Items listed in a dataset

━━━

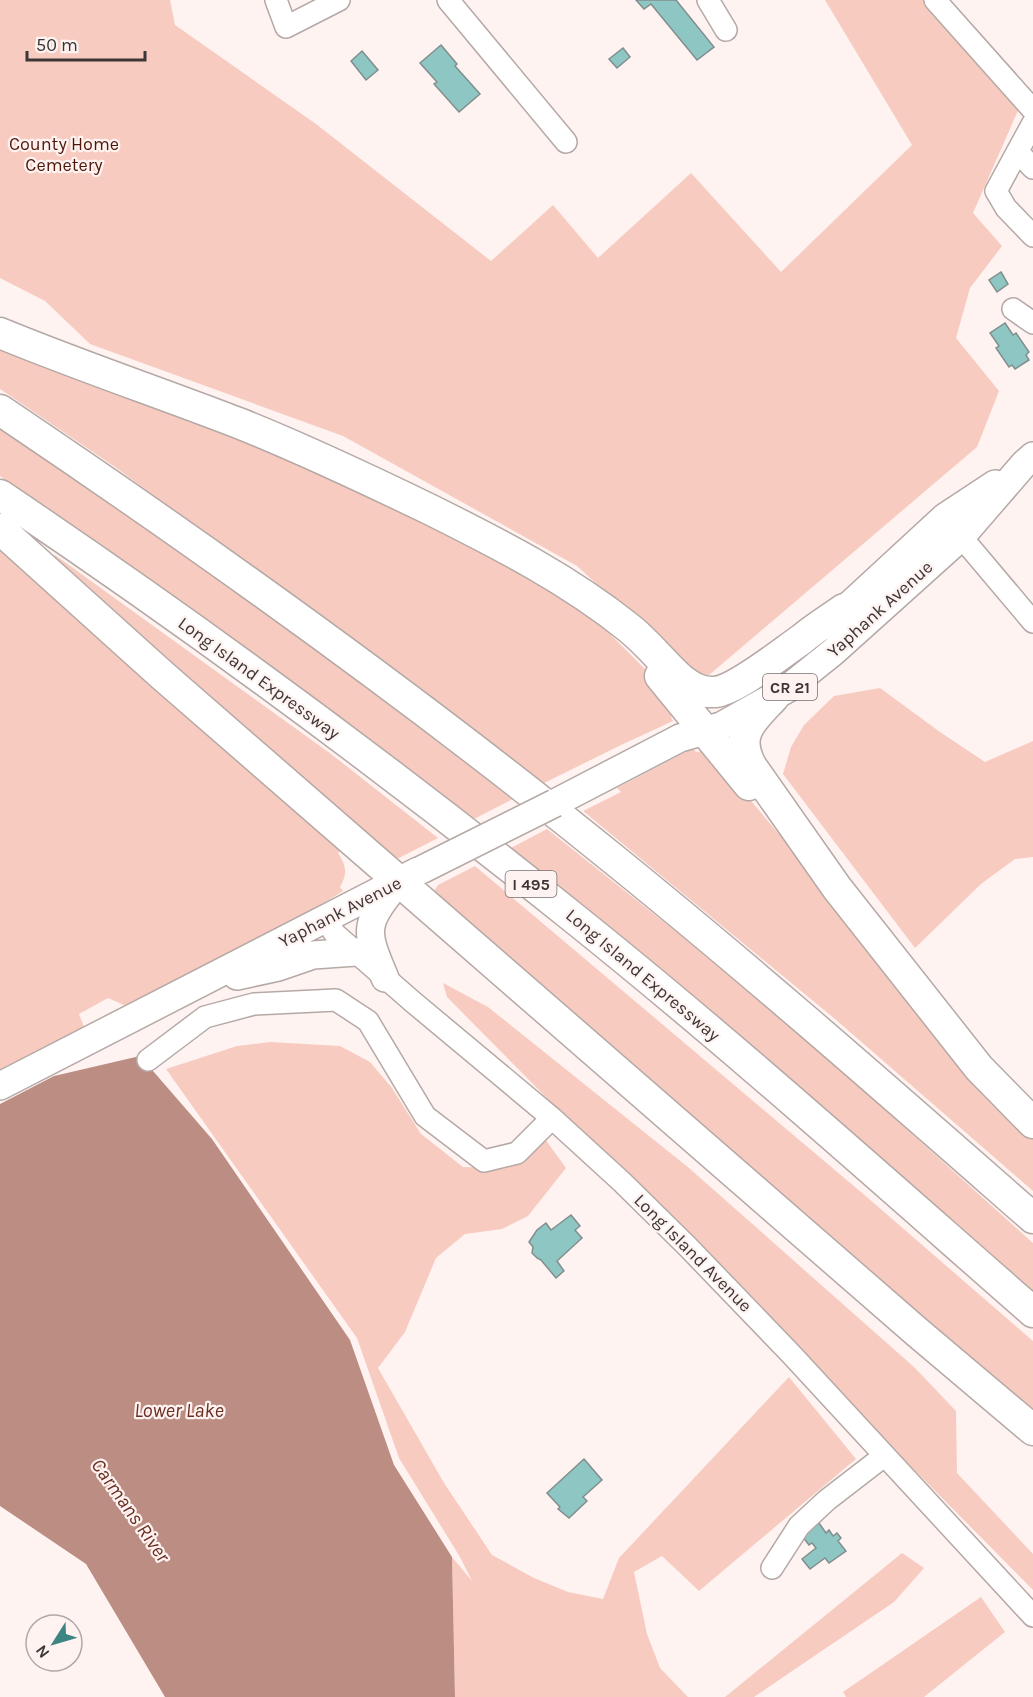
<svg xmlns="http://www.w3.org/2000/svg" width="1033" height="1697" viewBox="0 0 1033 1697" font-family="Karla,sans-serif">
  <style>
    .green { fill: #f8cbc0 }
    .water { fill: #bc8e83 }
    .building { fill: #8dc6c2; stroke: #818e8d; stroke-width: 1.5 }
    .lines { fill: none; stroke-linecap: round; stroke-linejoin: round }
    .minor-casing { stroke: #b5a9a6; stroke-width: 24 }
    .major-casing { stroke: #b5a9a6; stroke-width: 30 }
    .highway-casing { stroke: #b5a9a6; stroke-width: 33 }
    .minor { stroke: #fff; stroke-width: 21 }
    .major { stroke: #fff; stroke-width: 27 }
    .highway { stroke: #fff; stroke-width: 30 }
    .major-bridge-casing { stroke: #b5a9a6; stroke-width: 30; stroke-linecap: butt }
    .major-bridge { stroke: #fff; stroke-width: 27 }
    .labels { text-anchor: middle; stroke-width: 4.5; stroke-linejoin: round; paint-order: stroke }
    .shield { fill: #fef3f1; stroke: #766f6e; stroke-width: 1.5 }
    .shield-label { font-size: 16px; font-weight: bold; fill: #3c3736 }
    .park-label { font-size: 18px; fill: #50170b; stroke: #fef3f1 }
    .street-label { font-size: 18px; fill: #3c3736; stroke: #fef3f1 }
    .water-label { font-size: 20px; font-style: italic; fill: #6b2f22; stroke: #fef3f1 }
  </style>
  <rect width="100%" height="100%" fill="#fef3f1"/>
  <!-- green -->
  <path class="green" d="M0,0H170L175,25L316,124L491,261L553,205L598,258L691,173L781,272L912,145L825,0H935L1023,99L973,213L1002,246L970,288L956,338L999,391L977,447L702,681L577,566L343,436L90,344L45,301L0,278Z
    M0,340L298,463L507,562L596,620L657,681L674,712L671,717L673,721L621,745L542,784L400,677L115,467L0,389Z
    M0,425L206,567L513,799L472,820L370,740L177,600L0,476Z
    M0,547L341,850L338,853C346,865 348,874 340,887L343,891L314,909L126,1006L108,998L79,1014L85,1029L0,1070Z
    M55,555L331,754L438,838L399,858H390L49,562Z
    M880,688L940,732L985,762L1033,741V857L1015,859L981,884L915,948L783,774L791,747L804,725L834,696Z
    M693,748L696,752L702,751L731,777L1033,1137V1191L835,1019L583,811L621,792L617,788Z
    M547,829L679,934L825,1056L1033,1243V1294L509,849Z
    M475,866L868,1198L1033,1341V1419L437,901L434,891L438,885Z
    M443,983L488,1007L689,1168L914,1367L956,1411L957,1473L1033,1554V1590L447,997Z
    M270,1042L340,1046L370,1062L392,1088L421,1134L463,1167L502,1168L545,1139L566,1168L528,1216L502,1229L465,1234L436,1258L405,1332L378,1368L444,1483L492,1555L534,1578L568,1592L603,1599L619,1558L789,1377L856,1459L699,1591L662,1556L634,1572L647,1634L660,1668L688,1697H455L452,1557L472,1581L460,1557L399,1458L357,1338L166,1069L237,1046Z
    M902,1553L924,1568L894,1602L754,1697H725Z
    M981,1597L1005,1632L924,1697H846L843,1692Z"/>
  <!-- water -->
  <path class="water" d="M140,1056L212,1139L350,1340L394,1465L452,1557L455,1697H165L86,1564L0,1506V1104L54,1076Z"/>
  <!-- building -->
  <path class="building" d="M636,0H676L714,47L697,60L651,4L644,9Z
    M441,45L457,64L455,66L480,94L459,112L434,84L437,82L420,63Z
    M623,48L630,57L617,68L609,59Z
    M362,51L378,70L366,80L351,61Z
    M1001,272L1008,284L997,292L989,280Z
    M1005,323L1013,335L1016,333L1029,352L1026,355L1029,360L1015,369L1012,365L1009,367L996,348L999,346L990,333Z
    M571,1215L580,1226L575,1230L582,1238L557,1261L564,1271L556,1278L541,1260L537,1258L532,1253L533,1247L529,1242L537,1230L546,1223L551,1230Z
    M584,1459L602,1480L583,1497L587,1501L569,1518L558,1509L560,1507L547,1493Z
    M819,1523L826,1533L829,1530L833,1536L837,1533L841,1538L838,1541L846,1551L829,1563L825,1558L810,1569L802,1559L816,1548L812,1543L809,1545L802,1536Z"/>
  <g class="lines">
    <defs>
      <path id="minor" d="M276,0L286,27L339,0
        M448,0L566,142
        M708,0L726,30
        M935,0L1033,110
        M1033,123L996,191L1006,208L1033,236
        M1018,152L1033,168
        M1013,309L1033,323
        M952,526L1033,622
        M326,920L335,934L413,1002L552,1118L622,1182L688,1247L791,1354L1033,1616
        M148,1060L205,1017L254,1004L336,1000L368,1021L425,1116L484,1161L517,1153L552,1118
        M772,1568L799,1526L827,1500L884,1456"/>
      <path id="major" d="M828,625L945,517L995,484
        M555,803L680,738L721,726L787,689L833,652L961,537L1024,464L1033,456
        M237,976L278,967L313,955L356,952
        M385,978C365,931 363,925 396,885
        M0,1086L418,871"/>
      <path id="highway" d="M0,333C80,366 161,393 241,424C306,450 369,480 431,510C501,545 568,579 629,628C648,643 663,663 681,679C691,687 701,693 715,692C736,690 783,652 802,639C815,628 830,619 844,609
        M0,410C211,552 419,701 617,862C759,977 896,1098 1033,1218
        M0,495C196,627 386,767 570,915C729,1042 880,1178 1033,1312
        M0,529L162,675L370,856L917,1332L1033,1430
        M660,676L749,785
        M774,697C753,720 733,734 752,767L837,888L979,1068L1033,1123"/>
    </defs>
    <!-- minor casing -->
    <use href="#minor" class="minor-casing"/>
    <!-- major casing -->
    <use href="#major" class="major-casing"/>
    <!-- highway casing -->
    <use href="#highway" class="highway-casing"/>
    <!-- minor -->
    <use href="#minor" class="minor"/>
    <!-- major -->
    <use href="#major" class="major"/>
    <!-- highway -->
    <use href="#highway" class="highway"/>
    <defs>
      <path id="major-bridge" d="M421,870L555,803"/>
    </defs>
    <!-- major-bridge casing -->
    <use href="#major-bridge" class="major-bridge-casing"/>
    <!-- major-bridge -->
    <use href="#major-bridge" class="major-bridge"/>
  </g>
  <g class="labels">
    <!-- shield labels -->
    <g class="shield">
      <rect x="763" y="674" width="54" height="26" rx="4.5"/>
      <rect x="505.5" y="871" width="51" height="26" rx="4.5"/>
    </g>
    <g class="shield-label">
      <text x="790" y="693">CR 21</text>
      <text x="531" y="890">I 495</text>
    </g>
    <!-- park labels -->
    <g class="park-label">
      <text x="64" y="150">County Home<tspan x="64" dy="21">Cemetery</tspan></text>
    </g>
    <!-- street labels -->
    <g class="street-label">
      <text transform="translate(880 609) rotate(-42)" y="6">Yaphank Avenue</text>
      <text transform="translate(259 678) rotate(36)" y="6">Long Island Expressway</text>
      <text transform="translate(340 912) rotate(-27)" y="6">Yaphank Avenue</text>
      <text transform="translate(643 975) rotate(40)" y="6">Long Island Expressway</text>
      <text transform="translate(693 1253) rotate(45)" y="6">Long Island Avenue</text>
    </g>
    <!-- water labels -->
    <g class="water-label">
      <text x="179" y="1417">Lower Lake</text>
      <text transform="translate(131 1510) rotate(55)" y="7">Carmans River</text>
    </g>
  </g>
  <!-- north arrow -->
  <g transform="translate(54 1643) rotate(233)"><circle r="28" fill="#fef3f1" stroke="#b0a8a6" stroke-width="1.5"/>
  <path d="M0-4.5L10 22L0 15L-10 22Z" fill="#3d8582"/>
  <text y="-9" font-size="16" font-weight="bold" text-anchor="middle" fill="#3c3736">N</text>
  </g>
  <!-- scale -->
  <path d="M27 51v9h118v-9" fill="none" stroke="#3c3736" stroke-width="3"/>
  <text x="36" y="51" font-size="18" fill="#3c3736" stroke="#fef3f1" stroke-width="4.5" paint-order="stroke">50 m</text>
</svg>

━━━

Copy all lines above containing the string "middle".

    .labels { text-anchor: middle; stroke-width: 4.5; stroke-linejoin: round; paint-order: stroke }
  <text y="-9" font-size="16" font-weight="bold" text-anchor="middle" fill="#3c3736">N</text>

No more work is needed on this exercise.